M. Boyer interrompit son compagnon.

– Vous devriez, mon cher Edwards, savoir les alliances de nos grandes familles avant de parler; sans cela, vous vous réservez de cruels mécomptes.

– Comment?

– Mme la marquise de Senneval est la sœur de M. le duc de Montbrison, où vous désirez entrer…

– Ah! diable!

– Jugez de l’effet, si vous aviez été parler d’elle en des termes pareils devant les envieux ou des délateurs: vous ne seriez pas resté vingt-quatre heures dans la maison.

– C’est juste, Boyer… je tâcherai de connaître les alliances…

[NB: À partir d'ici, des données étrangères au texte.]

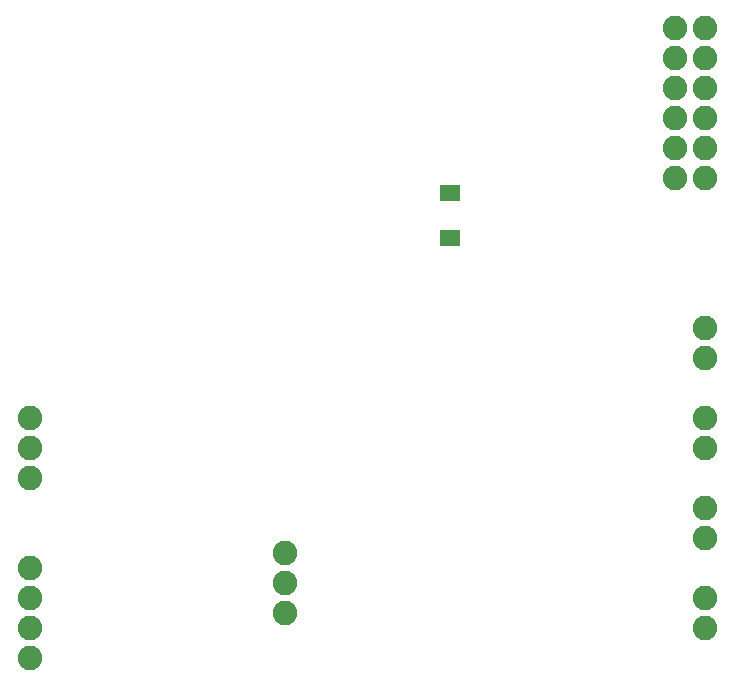
<source format=gbs>
G75*
%MOIN*%
%OFA0B0*%
%FSLAX25Y25*%
%IPPOS*%
%LPD*%
%AMOC8*
5,1,8,0,0,1.08239X$1,22.5*
%
%ADD10C,0.08200*%
%ADD11R,0.03300X0.05800*%
D10*
X0428333Y0021400D03*
X0428333Y0031400D03*
X0428333Y0041400D03*
X0428333Y0051400D03*
X0428333Y0081400D03*
X0428333Y0091400D03*
X0428333Y0101400D03*
X0513333Y0056400D03*
X0513333Y0046400D03*
X0513333Y0036400D03*
X0653333Y0031400D03*
X0653333Y0041400D03*
X0653333Y0061400D03*
X0653333Y0071400D03*
X0653333Y0091400D03*
X0653333Y0101400D03*
X0653333Y0121400D03*
X0653333Y0131400D03*
X0653333Y0181400D03*
X0643333Y0181400D03*
X0643333Y0191400D03*
X0653333Y0191400D03*
X0653333Y0201400D03*
X0643333Y0201400D03*
X0643333Y0211400D03*
X0653333Y0211400D03*
X0653333Y0221400D03*
X0643333Y0221400D03*
X0643333Y0231400D03*
X0653333Y0231400D03*
D11*
X0569933Y0176400D03*
X0566733Y0176400D03*
X0566733Y0161400D03*
X0569933Y0161400D03*
M02*

</source>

– Je reprends… Le père de M. le vicomte découvrit donc, après douze ou quinze ans d’un mariage jusque-là fort heureux, qu’il avait à se plaindre d’un comte polonais. Malheureusement ou heureusement, M. le vicomte était né neuf mois après que son père… ou plutôt que M. le comte de Saint-Remy, était revenu de ce fatal voyage, de sorte qu’il ne pouvait pas être certain, malgré de grandes probabilités, que M. le vicomte fût le fruit de l’adultère. Néanmoins, M. le comte se sépara à l’instant de sa femme, ne voulut pas toucher à un sou de la fortune qu’elle lui avait apportée et se retira en province avec environ quatre-vingt mille francs qu’il possédait; mais vous allez voir la rancune de ce caractère diabolique. Quoique l’outrage datât de quinze ans lorsqu’il le découvrit, et qu’il dût y avoir prescription, le père de M. le vicomte, accompagné de M. de Fermont, un de ses parents, se mit aux trousses du Polonais séducteur et l’atteignit à Venise, après l’avoir cherché pendant dix-huit mois dans presque toutes les villes de l’Europe.

– Quel obstiné!…

– Une rancune de démon, vous dis-je, mon cher Edwards… À Venise eut lieu un duel terrible, dans lequel le Polonais fut tué. Tout s’était passé loyalement; mais le père de M. le vicomte montra, dit-on, une joie si féroce de voir le Polonais blessé mortellement que son parent, M. de Fermont, fut obligé de l’arracher du lieu du combat… le comte voulant voir, disait-il, expirer son ennemi sous ses yeux.

– Quel homme! Quel homme!

– Le comte, lui, revint à Paris, alla chez sa femme, lui annonça qu’il venait de tuer le Polonais et repartit. Depuis, il n’a jamais revu ni elle ni son fils, et il s’est retiré à Angers; c’est là qu’il vit, dit-on, comme un vrai loup-garou, avec ce qui lui reste de ses quatre-vingt mille francs, bien écornés par ses courses après le Polonais, comme vous pensez. À Angers il ne voit personne, si ce n’est la femme et la fille de son parent, M. de Fermont, qui est mort depuis quelques années. Du reste, cette famille a du malheur, car le frère de M. de Fermont s’est brûlé, dit-on, la cervelle, il y a plusieurs mois.

– Et la mère de M. le vicomte?

– Il l’a perdue il y a longtemps. C’est pour cela que M. le vicomte, à sa majorité, a joui de la fortune de sa mère… Vous voyez donc bien, mon cher Edwards, qu’en fait d’héritage, M. le vicomte n’a rien ou presque rien à attendre de son père…

– Qui, du reste, doit le détester.

– Il n’a jamais voulu le voir, depuis la découverte en question, persuadé sans doute qu’il est fils du Polonais.

L’entretien des deux personnages fut interrompu par un valet de pied géant, soigneusement poudré quoiqu’il fût à peine onze heures.

– Monsieur Boyer, M. le vicomte a sonné deux fois, dit le géant.

Boyer parut désolé d’avoir manqué à son service, se leva précipitamment et suivit le domestique avec autant d’empressement et de respect que s’il n’eût pas été le propriétaire de la maison de son maître.